“Я не был знаком с Шагинян, знал только ее в лицо. Тогда, в 1907 году, это была черненькая барышня, усердная посетительница концертов, лекций и прочего. Говорили, пишет стихи. С М., о которой шла речь в письме, Шагинян тоже не была знакома: только донимала ее экстатическими письмами, объяснениями в любви, заявлениями о готовности «защищать до последней капли крови» – в чем, разумеется, М. не имела ни малейшей надобности.
Я спрятал письмо в карман и сказал секундантше:
– Передайте г-же Шагинян, что я с барышнями не дерусь.
Месяца через три швейцар мне вручил букетик фиалок.
– Занесла барышня, чернявенькая, глухая, велела вам передать, а фамилии не сказала.
Так мы помирились – а знакомы всё не были. Еще через несколько месяцев познакомились. Потом подружились”.
Со второй женой, Анной Чулковой, тоже ровесницей, младшей сестрой анархо-символиста, Ходасевич познакомился на вечеринке у молодого прозаика Бориса Зайцева. Она вспоминает, что пленилась его стихами, – в это поверить трудно, потому что до третьей книги Ходасевич был поэтом очень обыкновенным; пленяли, вероятно, не сами эти стихи, ничем не выделявшиеся на фоне тогдашней молодой лирики, а сочетание их с едким умом, хлесткими устными эпиграммами, да еще то, что сам Ходасевич “был худеньким и бледным”: хотелось заботиться и жалеть. Анна была замужем (вторым браком, первый был ранним и недолгим, подарил ей сына и звучную фамилию Гренцион) за брюсовским младшим братом Александром, тогда поэтом-декадентом, впоследствии видным советским археологом; он, кстати, был соучеником Ходасевича по Третьей московской гимназии. Рос сын Гарик, 1906 года рождения, с которым Ходасевич позднее неплохо ладил. Сам Ходасевич был влюблен тогда в Евгению Муратову, жену искусствоведа Павла Муратова. В 1911 году Ходасевич потерял родителей: мать разбилась на Тверской в пролетке, когда понесла лошадь, а отец умер от горя. В это время Анна ушла от Брюсова и сошлась с Ходасевичем. Вместе они прожили одиннадцать лет, и, судя по всему, в большой душевной близости.

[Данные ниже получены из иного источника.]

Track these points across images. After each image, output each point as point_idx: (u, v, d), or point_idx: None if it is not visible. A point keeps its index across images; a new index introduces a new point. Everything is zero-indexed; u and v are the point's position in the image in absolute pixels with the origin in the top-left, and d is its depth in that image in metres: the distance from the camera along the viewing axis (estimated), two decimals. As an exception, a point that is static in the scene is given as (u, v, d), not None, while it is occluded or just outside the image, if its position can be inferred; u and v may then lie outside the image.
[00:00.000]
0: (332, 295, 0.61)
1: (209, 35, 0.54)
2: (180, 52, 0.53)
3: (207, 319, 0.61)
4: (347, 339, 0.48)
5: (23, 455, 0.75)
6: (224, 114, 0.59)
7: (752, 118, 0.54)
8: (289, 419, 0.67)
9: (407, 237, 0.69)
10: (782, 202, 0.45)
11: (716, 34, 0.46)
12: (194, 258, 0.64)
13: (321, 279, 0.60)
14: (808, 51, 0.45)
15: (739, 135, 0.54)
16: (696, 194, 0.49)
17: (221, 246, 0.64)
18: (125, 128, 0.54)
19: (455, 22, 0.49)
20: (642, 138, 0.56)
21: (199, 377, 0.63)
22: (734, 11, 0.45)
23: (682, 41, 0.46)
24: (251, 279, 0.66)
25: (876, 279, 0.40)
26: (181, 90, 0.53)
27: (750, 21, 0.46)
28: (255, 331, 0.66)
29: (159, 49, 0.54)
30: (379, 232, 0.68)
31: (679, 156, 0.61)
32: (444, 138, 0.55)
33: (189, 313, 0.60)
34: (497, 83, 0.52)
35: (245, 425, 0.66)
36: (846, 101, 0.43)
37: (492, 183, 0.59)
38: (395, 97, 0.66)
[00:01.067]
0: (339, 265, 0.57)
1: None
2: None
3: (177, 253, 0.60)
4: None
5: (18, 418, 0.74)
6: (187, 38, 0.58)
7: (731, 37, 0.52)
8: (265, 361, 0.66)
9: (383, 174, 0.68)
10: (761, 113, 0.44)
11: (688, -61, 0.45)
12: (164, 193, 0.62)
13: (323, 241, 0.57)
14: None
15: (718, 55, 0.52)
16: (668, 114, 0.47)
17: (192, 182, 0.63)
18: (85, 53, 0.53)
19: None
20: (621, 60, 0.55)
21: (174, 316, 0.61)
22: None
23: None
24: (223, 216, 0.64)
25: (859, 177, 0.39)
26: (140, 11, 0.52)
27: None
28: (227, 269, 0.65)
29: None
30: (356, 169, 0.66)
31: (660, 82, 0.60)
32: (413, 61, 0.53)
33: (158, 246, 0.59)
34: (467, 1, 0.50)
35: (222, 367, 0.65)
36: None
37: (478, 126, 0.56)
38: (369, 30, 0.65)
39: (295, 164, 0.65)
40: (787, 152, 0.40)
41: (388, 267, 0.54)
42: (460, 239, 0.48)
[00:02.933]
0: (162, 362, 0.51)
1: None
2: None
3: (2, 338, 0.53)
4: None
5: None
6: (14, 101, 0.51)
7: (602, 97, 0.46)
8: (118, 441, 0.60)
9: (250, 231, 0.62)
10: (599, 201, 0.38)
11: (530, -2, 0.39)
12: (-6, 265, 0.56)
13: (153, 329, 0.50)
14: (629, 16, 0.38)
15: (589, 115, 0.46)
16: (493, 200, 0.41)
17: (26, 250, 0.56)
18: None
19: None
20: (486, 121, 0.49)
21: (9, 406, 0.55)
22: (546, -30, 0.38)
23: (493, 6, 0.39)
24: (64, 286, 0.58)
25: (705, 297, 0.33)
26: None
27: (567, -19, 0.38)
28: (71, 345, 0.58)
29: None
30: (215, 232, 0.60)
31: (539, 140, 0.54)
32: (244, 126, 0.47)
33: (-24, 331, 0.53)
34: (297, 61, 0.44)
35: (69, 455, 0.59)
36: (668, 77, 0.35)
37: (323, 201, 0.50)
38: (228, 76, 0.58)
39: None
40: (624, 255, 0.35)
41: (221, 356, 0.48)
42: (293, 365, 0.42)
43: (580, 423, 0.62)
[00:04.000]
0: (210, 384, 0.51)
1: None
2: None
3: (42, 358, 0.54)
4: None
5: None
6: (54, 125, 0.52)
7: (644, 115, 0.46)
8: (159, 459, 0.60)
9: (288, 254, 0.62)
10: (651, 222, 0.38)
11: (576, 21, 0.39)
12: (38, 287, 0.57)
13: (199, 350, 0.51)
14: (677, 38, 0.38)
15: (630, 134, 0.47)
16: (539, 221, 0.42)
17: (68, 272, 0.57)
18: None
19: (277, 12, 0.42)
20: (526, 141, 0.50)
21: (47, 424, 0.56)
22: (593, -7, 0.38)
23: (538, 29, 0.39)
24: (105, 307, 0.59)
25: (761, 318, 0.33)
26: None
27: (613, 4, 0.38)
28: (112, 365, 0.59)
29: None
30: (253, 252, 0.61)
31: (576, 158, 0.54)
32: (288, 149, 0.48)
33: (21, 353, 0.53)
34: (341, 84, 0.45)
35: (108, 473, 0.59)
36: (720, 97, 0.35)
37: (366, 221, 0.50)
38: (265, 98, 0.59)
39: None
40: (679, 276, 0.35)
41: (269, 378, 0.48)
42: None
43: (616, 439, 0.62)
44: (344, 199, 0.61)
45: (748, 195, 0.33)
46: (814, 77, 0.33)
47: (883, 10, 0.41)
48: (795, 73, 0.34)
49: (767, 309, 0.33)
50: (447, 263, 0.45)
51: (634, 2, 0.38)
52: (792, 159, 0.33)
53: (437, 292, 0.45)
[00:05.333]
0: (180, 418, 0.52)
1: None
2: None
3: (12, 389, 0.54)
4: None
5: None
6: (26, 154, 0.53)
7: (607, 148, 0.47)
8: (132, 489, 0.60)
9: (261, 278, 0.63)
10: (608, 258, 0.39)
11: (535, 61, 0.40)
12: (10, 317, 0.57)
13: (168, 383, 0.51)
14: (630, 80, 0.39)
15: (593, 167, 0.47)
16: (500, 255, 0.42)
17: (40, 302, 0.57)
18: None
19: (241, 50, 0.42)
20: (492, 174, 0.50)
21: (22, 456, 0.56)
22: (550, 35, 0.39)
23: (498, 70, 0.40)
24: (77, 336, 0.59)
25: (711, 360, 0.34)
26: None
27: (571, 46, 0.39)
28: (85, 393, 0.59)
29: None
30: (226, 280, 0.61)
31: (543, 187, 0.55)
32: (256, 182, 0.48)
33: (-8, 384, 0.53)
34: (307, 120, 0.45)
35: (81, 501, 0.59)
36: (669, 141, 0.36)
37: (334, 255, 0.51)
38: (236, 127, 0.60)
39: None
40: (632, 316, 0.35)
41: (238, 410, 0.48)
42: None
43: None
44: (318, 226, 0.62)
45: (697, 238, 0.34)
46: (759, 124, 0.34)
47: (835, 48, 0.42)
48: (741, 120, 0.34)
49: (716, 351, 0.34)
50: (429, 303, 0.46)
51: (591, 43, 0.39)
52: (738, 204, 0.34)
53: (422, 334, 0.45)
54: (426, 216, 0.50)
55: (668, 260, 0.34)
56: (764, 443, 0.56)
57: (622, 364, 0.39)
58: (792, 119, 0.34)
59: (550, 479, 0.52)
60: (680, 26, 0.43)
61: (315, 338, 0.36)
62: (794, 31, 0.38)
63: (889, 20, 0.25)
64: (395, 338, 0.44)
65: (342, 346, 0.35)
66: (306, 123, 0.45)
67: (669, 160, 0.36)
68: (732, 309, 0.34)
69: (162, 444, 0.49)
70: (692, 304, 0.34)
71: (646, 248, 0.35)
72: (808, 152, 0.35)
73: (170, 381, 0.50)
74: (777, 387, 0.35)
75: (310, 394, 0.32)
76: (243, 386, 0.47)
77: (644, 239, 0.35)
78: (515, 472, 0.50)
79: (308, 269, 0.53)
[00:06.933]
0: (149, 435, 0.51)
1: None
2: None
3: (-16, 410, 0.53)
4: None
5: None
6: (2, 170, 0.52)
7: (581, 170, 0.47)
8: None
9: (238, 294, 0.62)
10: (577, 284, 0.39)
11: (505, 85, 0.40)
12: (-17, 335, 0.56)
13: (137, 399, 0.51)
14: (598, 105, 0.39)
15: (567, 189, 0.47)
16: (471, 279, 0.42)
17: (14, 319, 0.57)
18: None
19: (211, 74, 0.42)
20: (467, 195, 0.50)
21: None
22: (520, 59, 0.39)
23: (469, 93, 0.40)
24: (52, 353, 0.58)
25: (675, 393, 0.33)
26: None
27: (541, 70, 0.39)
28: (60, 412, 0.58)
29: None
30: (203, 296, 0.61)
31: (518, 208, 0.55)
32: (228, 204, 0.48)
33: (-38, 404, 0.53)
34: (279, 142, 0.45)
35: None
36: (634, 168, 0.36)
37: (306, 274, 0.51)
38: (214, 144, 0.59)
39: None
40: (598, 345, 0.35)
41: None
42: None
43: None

Ходасевич постоянно болел, страдал то фурункулезом, то туберкулезом позвоночника, нуждался в помощи и уходе – одно время даже обуться сам не мог, – и Чулкова, видимо, была из тех женщин, чья любовь усиливается от сострадания; а Ходасевич, видимо, был из тех мужчин, кого сострадание скорей раздражает или, во всяком случае, приедается.
Я о многом тут не пишу, поскольку биография Ходасевича подробно описана, в том числе им самим. И дружба его с Самуилом Киссиным, известным под кличкой Муни, и дружба-вражда с Брюсовым, и дружба с его застрелившейся любовницей Надей Львовой хорошо известны; вопрос о том, насколько надежен Ходасевич-мемуарист, спорен и широко обсуждается. Оба они – Ходасевич в “Некрополе” и примыкающих к нему очерках, Берберова в “Курсиве” – довольно точны в датировках, но предельно субъективны в оценках. Их послушать, так все вокруг были инфантильными и незрелыми, а они всегда сразу всё понимали. Мемуары Ходасевича о Брюсове, скажем, построены так, будто Брюсов с ним советовался, ценил его мнение, чуть ли не признавал старшинство, – а сохранившиеся инскрипты говорят, что Ходасевич перед Брюсовым скорее приседал. И то сказать – кто был Ходасевич? Молодой поэт, один из многих, гимназический товарищ младшего брата Брюсова, которого попросили протежировать Львовой, когда та стала Брюсова тяготить. А Брюсов был вождь московского символизма, влиятельный и, по-моему, очень значительный поэт, которого ценили не последние люди, Блок, скажем. Снисходительные отзывы Ахматовой и Цветаевой подтверждают скорей, что он поэт сугубо мужской. Но как бы то ни было, жизнь Ходасевича описана, и мы не биографию пишем. Нам важно, что к 1920 году он вдруг оказался едва ли не первым поэтом; остальные замолчали, а он заговорил. Слава его была не громкая, не есенинская, не эстрадная, но для знатоков – для Гершензона, например – он был номером один.